As our readers are no doubt well aware, Cygames is the third party developer behind Rage of Bahamut, DeNA’s biggest international hit. The card-battle game has held the No. 1 spot on the Android top grossing app chart since April 22 — an eye-popping 28 straight weeks. On iOS, it hasn’t dropped below the No. 10 spot on the top grossing iPhone app chart since the beginning of June. According to DeNA’s most recent earnings report, the title is seeing average revenue per daily active user (ARPDAU) in excess of $1, a figure 5 to 10 times higher than the typical mobile game generates.
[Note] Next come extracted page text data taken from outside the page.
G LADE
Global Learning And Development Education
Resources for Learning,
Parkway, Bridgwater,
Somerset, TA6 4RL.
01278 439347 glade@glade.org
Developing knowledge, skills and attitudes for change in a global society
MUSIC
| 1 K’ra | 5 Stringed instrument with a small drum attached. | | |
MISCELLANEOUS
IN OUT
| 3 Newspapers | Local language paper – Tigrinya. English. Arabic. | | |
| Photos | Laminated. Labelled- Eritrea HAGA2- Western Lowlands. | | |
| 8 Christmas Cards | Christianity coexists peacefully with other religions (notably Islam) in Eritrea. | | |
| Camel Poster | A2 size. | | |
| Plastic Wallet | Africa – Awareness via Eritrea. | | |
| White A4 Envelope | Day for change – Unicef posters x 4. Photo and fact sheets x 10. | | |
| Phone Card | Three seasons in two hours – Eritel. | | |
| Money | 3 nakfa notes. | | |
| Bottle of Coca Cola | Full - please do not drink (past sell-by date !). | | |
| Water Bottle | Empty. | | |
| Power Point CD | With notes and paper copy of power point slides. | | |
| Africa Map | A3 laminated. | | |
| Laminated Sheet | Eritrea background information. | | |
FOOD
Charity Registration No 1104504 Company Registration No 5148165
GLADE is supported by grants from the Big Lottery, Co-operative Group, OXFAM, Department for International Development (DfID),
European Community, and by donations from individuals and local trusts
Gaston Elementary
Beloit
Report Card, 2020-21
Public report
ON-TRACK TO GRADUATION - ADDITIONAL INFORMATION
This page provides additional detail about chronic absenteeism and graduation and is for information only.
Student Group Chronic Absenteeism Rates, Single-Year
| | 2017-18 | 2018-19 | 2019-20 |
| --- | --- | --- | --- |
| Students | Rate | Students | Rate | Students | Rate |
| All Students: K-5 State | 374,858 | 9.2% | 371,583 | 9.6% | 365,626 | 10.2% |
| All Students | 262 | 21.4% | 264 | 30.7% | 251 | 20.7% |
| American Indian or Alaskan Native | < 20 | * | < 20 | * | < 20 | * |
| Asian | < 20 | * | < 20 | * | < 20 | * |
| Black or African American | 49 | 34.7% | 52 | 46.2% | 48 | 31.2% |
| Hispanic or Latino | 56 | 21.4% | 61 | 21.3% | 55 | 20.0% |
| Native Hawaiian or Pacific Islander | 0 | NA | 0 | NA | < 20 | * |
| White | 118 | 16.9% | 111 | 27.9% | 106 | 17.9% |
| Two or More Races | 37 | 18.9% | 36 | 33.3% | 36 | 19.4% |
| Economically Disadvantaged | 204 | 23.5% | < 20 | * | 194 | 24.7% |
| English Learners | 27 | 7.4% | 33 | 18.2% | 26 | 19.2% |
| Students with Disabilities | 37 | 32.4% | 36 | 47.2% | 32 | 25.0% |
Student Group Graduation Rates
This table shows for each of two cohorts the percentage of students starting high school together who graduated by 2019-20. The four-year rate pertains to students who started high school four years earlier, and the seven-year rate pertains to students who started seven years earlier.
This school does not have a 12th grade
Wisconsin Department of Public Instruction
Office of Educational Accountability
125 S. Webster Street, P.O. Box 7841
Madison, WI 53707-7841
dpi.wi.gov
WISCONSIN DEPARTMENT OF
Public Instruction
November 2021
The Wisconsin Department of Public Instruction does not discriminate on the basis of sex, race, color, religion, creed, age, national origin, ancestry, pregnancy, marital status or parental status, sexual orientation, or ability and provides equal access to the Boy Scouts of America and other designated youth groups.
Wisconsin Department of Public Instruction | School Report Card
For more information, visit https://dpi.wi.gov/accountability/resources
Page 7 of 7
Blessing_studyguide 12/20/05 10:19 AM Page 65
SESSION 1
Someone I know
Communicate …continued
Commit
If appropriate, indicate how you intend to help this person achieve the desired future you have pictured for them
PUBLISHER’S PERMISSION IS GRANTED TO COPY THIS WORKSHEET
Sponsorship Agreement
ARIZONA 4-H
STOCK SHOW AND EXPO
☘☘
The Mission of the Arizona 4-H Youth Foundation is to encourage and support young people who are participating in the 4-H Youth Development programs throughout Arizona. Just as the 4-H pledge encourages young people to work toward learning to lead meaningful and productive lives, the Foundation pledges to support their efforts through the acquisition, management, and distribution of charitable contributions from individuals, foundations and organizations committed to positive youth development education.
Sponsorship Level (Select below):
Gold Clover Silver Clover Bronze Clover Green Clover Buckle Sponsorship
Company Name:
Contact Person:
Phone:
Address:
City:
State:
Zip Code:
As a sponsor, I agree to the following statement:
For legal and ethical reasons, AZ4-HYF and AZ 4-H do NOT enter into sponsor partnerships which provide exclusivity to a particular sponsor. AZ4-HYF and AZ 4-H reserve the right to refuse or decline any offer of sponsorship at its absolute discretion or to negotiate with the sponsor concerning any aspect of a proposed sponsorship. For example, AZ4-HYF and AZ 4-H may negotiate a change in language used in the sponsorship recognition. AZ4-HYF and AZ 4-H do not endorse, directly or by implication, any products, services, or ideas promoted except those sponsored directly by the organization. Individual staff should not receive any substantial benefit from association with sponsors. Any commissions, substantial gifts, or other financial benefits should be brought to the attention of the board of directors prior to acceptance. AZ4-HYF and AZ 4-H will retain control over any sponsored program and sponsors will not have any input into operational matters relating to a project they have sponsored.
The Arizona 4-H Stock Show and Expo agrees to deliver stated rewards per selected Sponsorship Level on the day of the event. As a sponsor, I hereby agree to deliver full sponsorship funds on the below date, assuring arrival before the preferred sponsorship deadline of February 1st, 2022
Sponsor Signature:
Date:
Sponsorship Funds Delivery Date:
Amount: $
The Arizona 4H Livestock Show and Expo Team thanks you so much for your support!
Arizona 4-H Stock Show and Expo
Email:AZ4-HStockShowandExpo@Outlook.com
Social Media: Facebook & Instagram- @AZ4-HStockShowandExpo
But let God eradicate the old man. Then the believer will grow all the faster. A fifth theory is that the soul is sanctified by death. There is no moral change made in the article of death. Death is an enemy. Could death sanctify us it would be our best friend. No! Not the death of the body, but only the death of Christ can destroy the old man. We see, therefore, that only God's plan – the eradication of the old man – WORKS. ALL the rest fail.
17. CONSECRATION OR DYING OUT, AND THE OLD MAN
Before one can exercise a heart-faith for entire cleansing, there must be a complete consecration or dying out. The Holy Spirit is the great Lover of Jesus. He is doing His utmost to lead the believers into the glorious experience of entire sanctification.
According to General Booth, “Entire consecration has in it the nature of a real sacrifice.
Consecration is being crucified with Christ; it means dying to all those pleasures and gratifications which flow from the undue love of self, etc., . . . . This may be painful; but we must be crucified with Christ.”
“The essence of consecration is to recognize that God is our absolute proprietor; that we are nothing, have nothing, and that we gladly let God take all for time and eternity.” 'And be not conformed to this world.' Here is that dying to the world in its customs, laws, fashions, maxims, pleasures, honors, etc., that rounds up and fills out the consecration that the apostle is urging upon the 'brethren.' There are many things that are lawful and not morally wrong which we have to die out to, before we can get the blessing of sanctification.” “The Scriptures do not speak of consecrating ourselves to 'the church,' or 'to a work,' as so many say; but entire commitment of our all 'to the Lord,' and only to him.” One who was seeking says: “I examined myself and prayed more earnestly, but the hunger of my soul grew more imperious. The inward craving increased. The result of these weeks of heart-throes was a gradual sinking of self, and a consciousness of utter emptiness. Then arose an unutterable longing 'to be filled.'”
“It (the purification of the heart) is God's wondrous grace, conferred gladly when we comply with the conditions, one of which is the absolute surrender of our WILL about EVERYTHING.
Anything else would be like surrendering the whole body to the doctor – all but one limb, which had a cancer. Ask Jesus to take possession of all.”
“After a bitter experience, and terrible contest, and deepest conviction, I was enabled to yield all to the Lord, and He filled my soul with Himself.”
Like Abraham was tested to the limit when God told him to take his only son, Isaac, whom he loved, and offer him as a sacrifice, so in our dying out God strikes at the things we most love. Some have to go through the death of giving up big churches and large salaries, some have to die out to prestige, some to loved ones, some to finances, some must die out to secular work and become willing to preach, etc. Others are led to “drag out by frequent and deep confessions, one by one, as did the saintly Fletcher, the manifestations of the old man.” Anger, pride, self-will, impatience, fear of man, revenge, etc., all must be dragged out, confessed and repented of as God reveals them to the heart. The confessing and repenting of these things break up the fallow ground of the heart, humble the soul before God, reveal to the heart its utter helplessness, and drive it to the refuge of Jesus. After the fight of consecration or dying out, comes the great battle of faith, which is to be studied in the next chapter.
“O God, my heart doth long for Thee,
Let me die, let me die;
As industry watcher Dr. Serkan Toto points out, the deal also significant because Cygames is actually a wholly owned subsidiary of CyberAgent, another Japanese mobile social gaming platform operator, and therefore, direct DeNA competitor.

The deal is expected to close on Dec. 28, 2012 and pegs Cygames value at more than $460 million, putting the company in a similar range as Gloops, another Japanese mobile social gaming company that was just acquired by Nexon for $469 million in cash.

That valuation is interesting, given that Gloops likely generates more revenue than Cygames. According to Nexon, Gloops generated 23.7 billion yen ($303.8 million) in revenues between June 30 2011 and June 30 2012. Gloops also has a much larger catalogue of titles — 21 in all, including hits like Japan Pro Baseball, Warriors of Odin and Three Kingdoms Guild Battles. Cygames by comparison has released 7 titles, three of which are different versions of Rage of Bahamut.

Current financials aside though, it seems DeNA is willing to spend heavily on Cygames to keep it, and its games under the Mobage umbrella. The company been able to accomplish something both DeNA and its arch-rival GREE have struggled with — launching a breakout hit in the North American market.